Dataset excerpts:

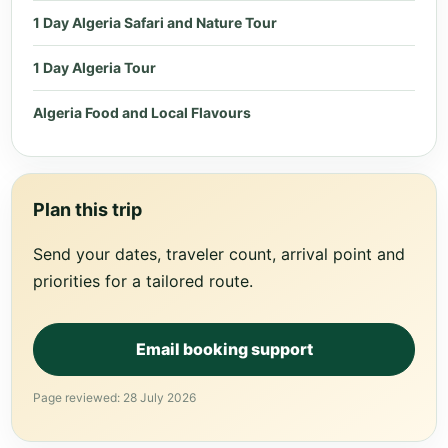
1 Day Algeria Safari and Nature Tour
1 Day Algeria Tour
Algeria Food and Local Flavours
Plan this trip
Send your dates, traveler count, arrival point and
priorities for a tailored route.
Email booking support
Page reviewed: 28 July 2026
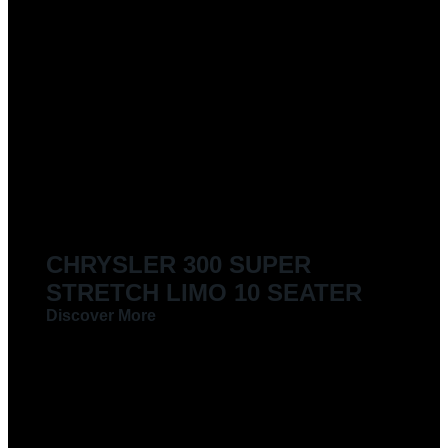
CHRYSLER 300 SUPER
STRETCH LIMO 10 SEATER
Discover More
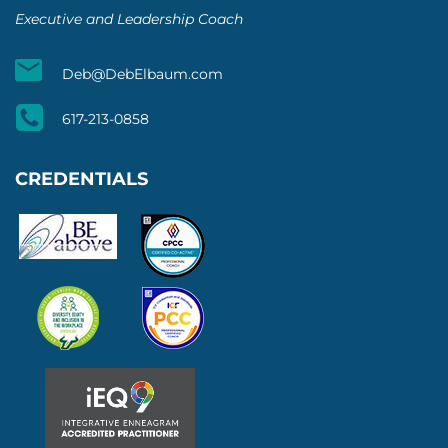
Executive and Leadership Coach
Deb@DebElbaum.com
617-213-0858
CREDENTIALS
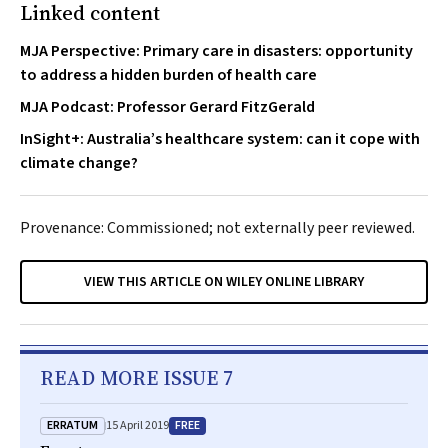
Linked content
MJA Perspective: Primary care in disasters: opportunity
to address a hidden burden of health care
MJA Podcast: Professor Gerard FitzGerald
InSight+: Australia’s healthcare system: can it cope with
climate change?
Provenance: Commissioned; not externally peer reviewed.
VIEW THIS ARTICLE ON WILEY ONLINE LIBRARY
READ MORE ISSUE 7
ERRATUM
FREE
15 April 2019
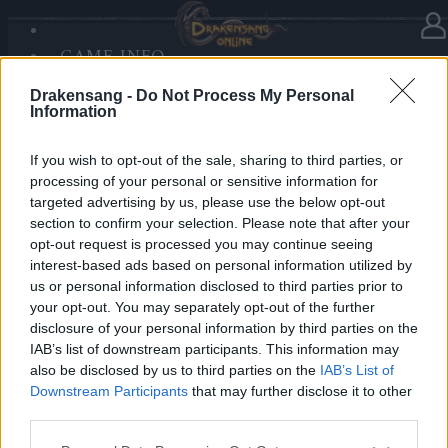
GAME INFO
In category
News
14.12.2025
SANDS OF MALICE
Drakensang -
Do Not Process My Personal
RISE OF BALOR
Advent Calendar 2025 - Day 14
Information
MEDIA
FORUM
If you wish to opt-out of the sale, sharing to third parties, or
processing of your personal or sensitive information for
Heroes of Dracania,
targeted advertising by us, please use the below opt-out
section to confirm your selection. Please note that after your
Warm up your winter battles with
699x Blazing
opt-out request is processed you may continue seeing
Essence of Vigor
🔥🔥🔥
interest-based ads based on personal information utilized by
us or personal information disclosed to third parties prior to
your opt-out. You may separately opt-out of the further
Bonus Code: FIREPOWER
disclosure of your personal information by third parties on the
Valid until 31 December 2025.
IAB’s list of downstream participants. This information may
also be disclosed by us to third parties on the
IAB’s List of
Your Drakensang Online Team
Downstream Participants
that may further disclose it to other
third parties.
Please note that this website/app uses one or more Google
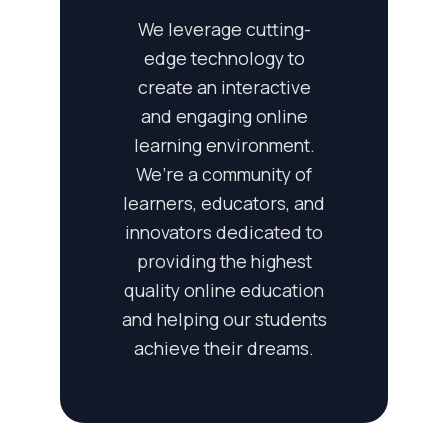
We leverage cutting-
edge technology to
create an interactive
and engaging online
learning environment.
We’re a community of
learners, educators, and
innovators dedicated to
providing the highest
quality online education
and helping our students
achieve their dreams.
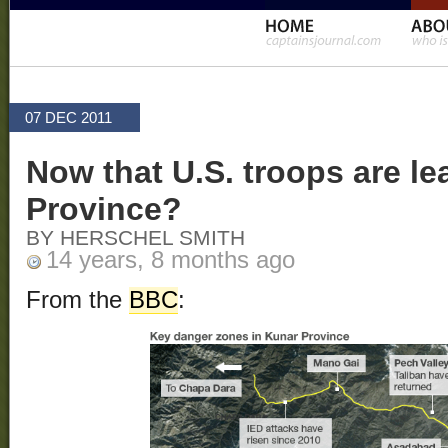
07 DEC 2011
Now that U.S. troops are le
Province?
BY HERSCHEL SMITH
14 years, 8 months ago
From the
BBC
:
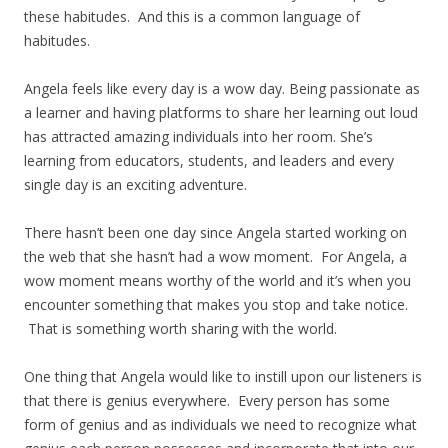
these habitudes. And this is a common language of
habitudes.
Angela feels like every day is a wow day. Being passionate as
a learner and having platforms to share her learning out loud
has attracted amazing individuals into her room. She’s
learning from educators, students, and leaders and every
single day is an exciting adventure.
There hasn’t been one day since Angela started working on
the web that she hasn’t had a wow moment. For Angela, a
wow moment means worthy of the world and it’s when you
encounter something that makes you stop and take notice.
That is something worth sharing with the world.
One thing that Angela would like to instill upon our listeners is
that there is genius everywhere. Every person has some
form of genius and as individuals we need to recognize what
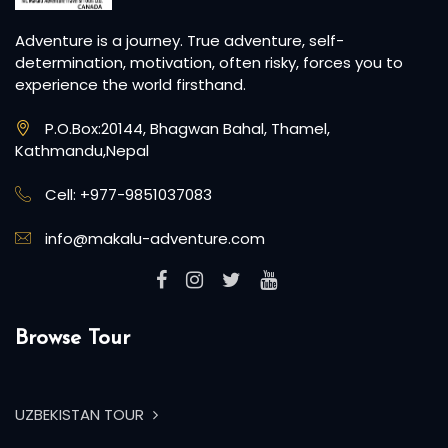
Adventure is a journey. True adventure, self-
determination, motivation, often risky, forces you to
experience the world firsthand.
P.O.Box:20144, Bhagwan Bahal, Thamel,
Kathmandu,Nepal
Cell: +977-9851037083
info@makalu-adventure.com
Browse Tour
UZBEKISTAN TOUR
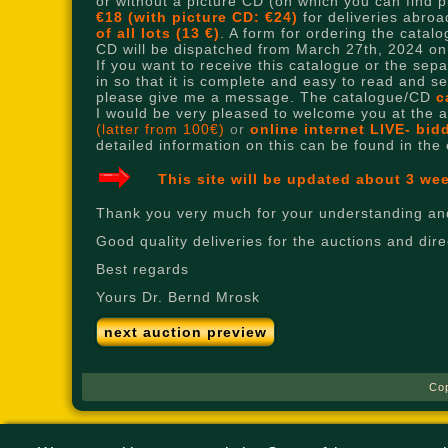
or without a picture CD (on which you can find pic
€18 (with picture CD: €24)
for deliveries abroad
of all lots (13 €)
. A form for ordering the cata
CD will be dispatched from March 27th, 2024 o
If you want to receive this catalogue or the sep
in so that it is complete and easy to read and s
please give me a message. The catalogue/CD
c
I would be very pleased to welcome you at the auc
(latter from 100€)
or
online internet LIVE- bi
detailed information on this can be found in the
This site will be updated about 3 we
Thank you very much for your understanding and
Good quality deliveries for the auctions and di
Best regards
Yours Dr. Bernd Mrosk
next auction preview
Co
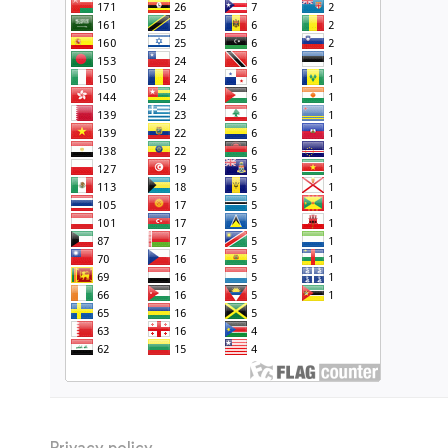
Privacy policy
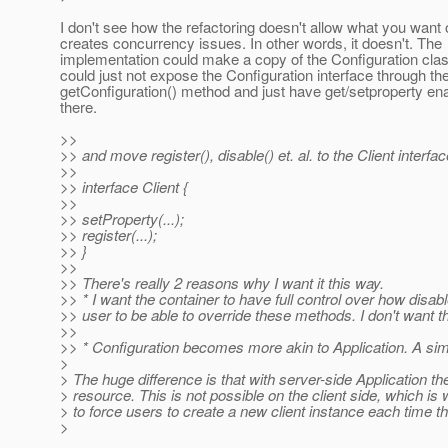
I don't see how the refactoring doesn't allow what you want 
creates concurrency issues. In other words, it doesn't. The
implementation could make a copy of the Configuration clas
could just not expose the Configuration interface through th
getConfiguration() method and just have get/setproperty ena
there.
>>
>> and move register(), disable() et. al. to the Client interf
>>
>> interface Client {
>>
>> setProperty(...);
>> register(...);
>> }
>>
>> There's really 2 reasons why I want it this way.
>> * I want the container to have full control over how disab
>> user to be able to override these methods. I don't want 
>>
>> * Configuration becomes more akin to Application. A simp
>
> The huge difference is that with server-side Application 
> resource. This is not possible on the client side, which is
> to force users to create a new client instance each time they
>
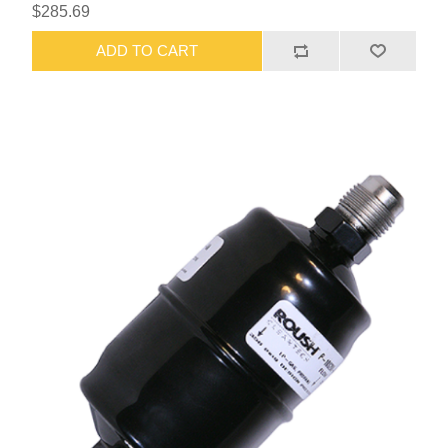
$285.69
ADD TO CART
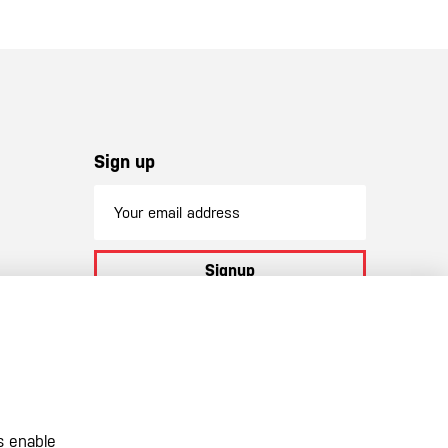
Sign up
Signup
By subscribing to our newsletter you
agree to
our terms and conditions
s enable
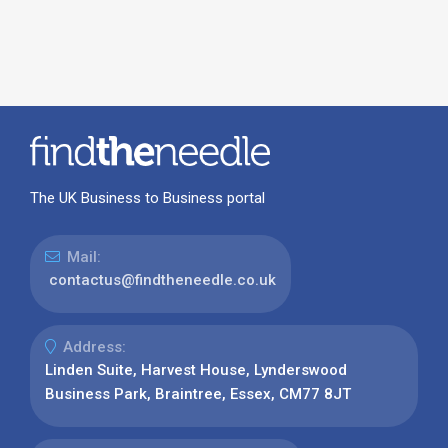
The UK Business to Business portal
Mail:
contactus@findtheneedle.co.uk
Address:
Linden Suite, Harvest House, Lynderswood
Business Park, Braintree, Essex, CM77 8JT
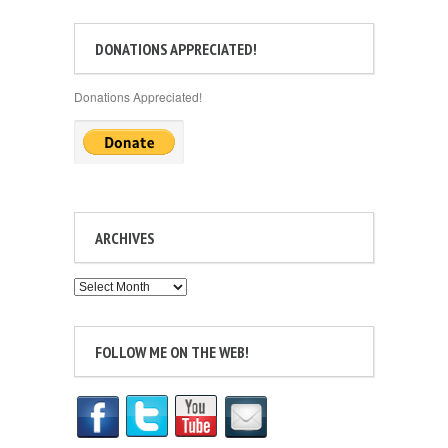
DONATIONS APPRECIATED!
Donations Appreciated!
ARCHIVES
Archives
FOLLOW ME ON THE WEB!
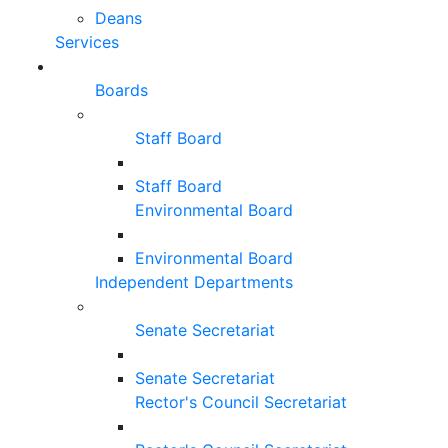
Deans
Services
Boards
Staff Board
Staff Board
Environmental Board
Environmental Board
Independent Departments
Senate Secretariat
Senate Secretariat
Rector's Council Secretariat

Exercise objective:
Copy each line from the records above that includes the string "parties".

Exercise answer:
If you wish to opt-out of the sale, sharing to third parties, or
us or personal information disclosed to third parties prior to
disclosure of your personal information by third parties on the
also be disclosed by us to third parties on the
third parties.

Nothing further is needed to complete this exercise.